Leah avanzò ancora, ora rallentando la corsa. Sembrava priva di fiato, eppure il fratello sapeva che a metterla in difficoltà doveva essere ben altro. «Joseph...» Provò a iniziare prima guardandolo in viso, poi allontanando lo sguardo e prendendo a torturarsi le mani con insistenza. Era chiaro che fosse agitata anche lei, che le parole faticavano a trovare un modo per mettersi insieme, ma ad ogni secondo di attesa la situazione pareva peggiorare sempre più e la labile pazienza di lui si fece sentire.
«Che è successo?!» Ringhiò inconsciamente, troppo occupato a tenere a freno il lupo in sé.

Lei si bagnò le labbra, le morse, ma alla fine riuscì a dire ciò per cui gli era corsa incontro: «È arrivata» confessò svelta, più turbata di quanto il fratello avrebbe mai pensato potesse essere.

«Di che parli?» piegando la testa da un lato, sempre più confuso, provò a capire. Non aspettavano ospiti né nulla di particolare, ma con il senno poi si pentì di quella domanda tanto ingenua; forse con qualche secondo in più avrebbe potuto capire da solo e risparmiarsi tutta quella perdita di tempo.

«Joseph...» Leah titubò un attimo ancora, incerta sul modo in cui dare la notizia che recava con sé, poi gli prese i polsi per dargli conforto - o, più probabilmente, nel tentativo di scongiurare il peggio: «è arrivata, la la lettera del Concilio è arrivata poco fa» disse d'un fiato, rischiando persino di mangiarsi qualche sillaba per la foga - e a quelle parole, che sembrarono tanto uno schiaffo, il ragazzo avvertì il sangue defluirgli dal viso.
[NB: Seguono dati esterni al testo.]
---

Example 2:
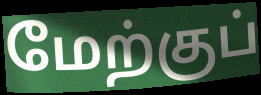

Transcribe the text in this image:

மேற்குப்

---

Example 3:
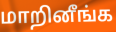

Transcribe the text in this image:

மாறினீங்க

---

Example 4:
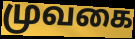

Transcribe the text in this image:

முவகை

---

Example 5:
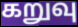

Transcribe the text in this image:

கறுவுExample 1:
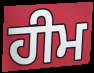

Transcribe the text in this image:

ਹੀਮ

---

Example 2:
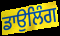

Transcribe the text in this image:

ਡਾਉਲਿੰਗ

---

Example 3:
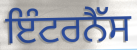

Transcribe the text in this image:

ਇੰਟਰਨੈੱਸ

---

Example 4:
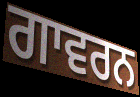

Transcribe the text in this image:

ਗਾਵਰਨ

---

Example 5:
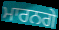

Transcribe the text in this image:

ਮਾਰਨਗੇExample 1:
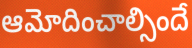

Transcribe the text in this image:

ఆమోదించాల్సిందే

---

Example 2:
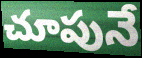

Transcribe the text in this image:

చూపునే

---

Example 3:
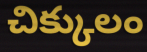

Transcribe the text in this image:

చిక్కులం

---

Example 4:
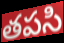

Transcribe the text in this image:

తపసి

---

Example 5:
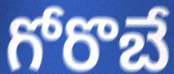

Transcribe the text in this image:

గోరొబే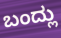
ಬಂದ್ಲು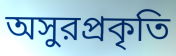
অসুরপ্রকৃতি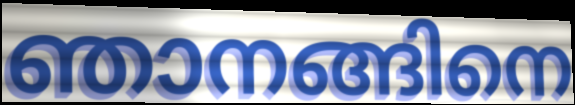
ഞാനങ്ങിനെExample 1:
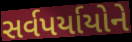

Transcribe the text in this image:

સર્વપર્યાયોને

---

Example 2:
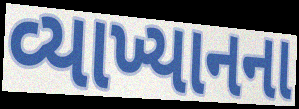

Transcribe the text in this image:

વ્યાખ્યાનના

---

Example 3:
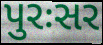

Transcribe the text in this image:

પુરઃસર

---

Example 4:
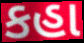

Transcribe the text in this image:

કહા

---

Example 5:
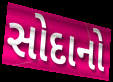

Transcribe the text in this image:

સોદાનોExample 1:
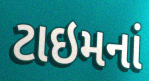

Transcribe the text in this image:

ટાઇમનાં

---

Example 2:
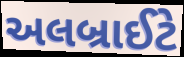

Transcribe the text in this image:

અલબ્રાઈટે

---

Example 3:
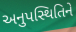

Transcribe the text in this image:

અનુપસ્થિતિને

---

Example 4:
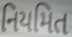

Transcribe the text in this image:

નિયમિત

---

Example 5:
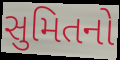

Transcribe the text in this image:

સુમિતનોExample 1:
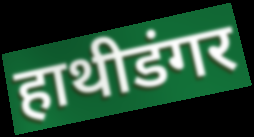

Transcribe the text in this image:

हाथीडंगर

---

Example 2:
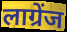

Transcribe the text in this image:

लाग्रेंज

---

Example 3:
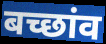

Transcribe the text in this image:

बच्छांव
D'un tratto il mondo intorno a lui parve sbiadire e la consapevolezza di essere arrivato al capolinea lo schiacciò a terra.

Non voleva crederci.
Aveva scongiurato l'arrivo di quel momento fino all'ultimo e, pur sapendo che la minaccia era concreta, ora che stava accadendo volle fingere che si trattasse solo di una spietata bugia.

Ma non lo era.

«Tu e Gabe siete stati convocati».

Merda!, pensò mordendosi la lingua tanto da farla sanguinare, in modo da impedirsi di perdere il controllo, mutare o compiere qualsiasi altra sciocchezza. Sapeva da sé che, nonostante la rabbia che si stava agitando in lui, correre ad ammazzare Gabriel non avrebbe portato a nulla se non un momentaneo piacere - poi, volente o nolente, Aralyn sarebbe comunque stata processata e lui avrebbe dovuto sperare ancora una volta di mentire così bene da convincere otto purosangue a non ucciderla, mettendosi però alla mercé della furia del Clan.

Il suo tutto, si disse, in quel momento aveva il sapore ferroso della morte, esattamente come la notte dell'attacco alla Villa.
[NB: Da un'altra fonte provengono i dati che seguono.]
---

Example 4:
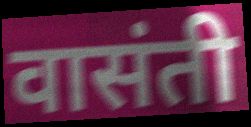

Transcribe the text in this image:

वासंती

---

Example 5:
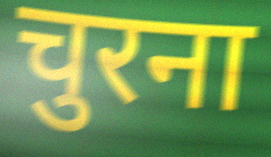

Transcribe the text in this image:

चुरना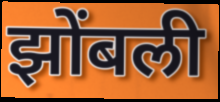
झोंबली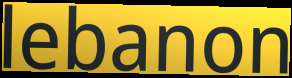
lebanonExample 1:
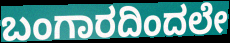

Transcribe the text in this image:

ಬಂಗಾರದಿಂದಲೇ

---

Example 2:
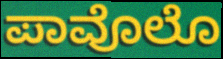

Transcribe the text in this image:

ಪಾವೊಲೊ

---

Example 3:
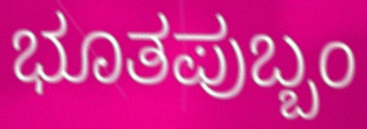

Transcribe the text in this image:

ಭೂತಪುಬ್ಬಂ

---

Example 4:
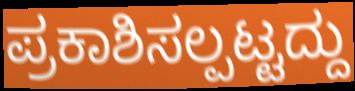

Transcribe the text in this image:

ಪ್ರಕಾಶಿಸಲ್ಪಟ್ಟದ್ದು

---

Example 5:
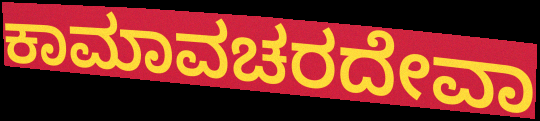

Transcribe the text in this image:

ಕಾಮಾವಚರದೇವಾ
Con la gola secca Joseph fissò sua sorella: «Quando?»
«I-io non lo so... Ho solo visto l'emissario del Concilio consegnare la lettera a Gabe, poi... poi si sono salutati con un "alla riunione", quindi... »
«Quindi non c'è nulla di certo» tagliò corto Joseph divincolandosi dalla sua presa, provando a illudersi di poter ancora sperare in un miracolo o del tempo per trovare una soluzione - avrebbe potuto trovare Arwen, raccontargli di ciò che aveva in mente. Forse nella missiva non si parlava del processo, forse il Concilio voleva solo discutere di chi avrebbe succeduto Douglas, oppure del Pugnale o... 

, aveva tempo, si convinse valutando tutte le opzioni possibili, eppure qualcosa parve trattenerlo.
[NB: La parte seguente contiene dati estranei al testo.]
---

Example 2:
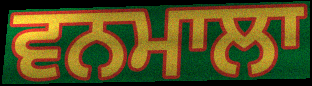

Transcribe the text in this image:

ਵਨਮਾਲਾ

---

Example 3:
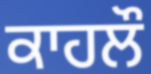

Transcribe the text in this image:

ਕਾਹਲੌ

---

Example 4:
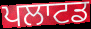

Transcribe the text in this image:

ਪਲਾਟਡ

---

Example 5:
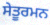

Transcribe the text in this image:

ਸੇਤੂਰਮਨ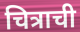
चित्राची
«Non farlo» la fermezza di Leah spezzò il flusso dei suoi pensieri.

«Cosa?»
«Questo! Credere che non sia per lei, che la minaccia sia solo una chimera» la giovane si guardò attorno con circospezione, preoccupata di poter essere udita da qualcuno, poi, stringendogli nuovamente le braccia, appoggiò la propria fronte sulla sua: «Questo mondo fa schifo, Joseph, ma dobbiamo resistergli» sibilò. 

Oh, e lui lo avrebbe fatto. Avrebbe cercato in tutti i modi di impedire alle loro leggi di portagli via l'unica cosa positiva in quella perenne insoddisfazione. Avrebbe lottato fino all'ultimo per riuscire finalmente a sentirsi completo, per riuscire a trovare il proprio posto in una vita che ancora faticava a sentir propria - ma prima doveva leggere quella lettera.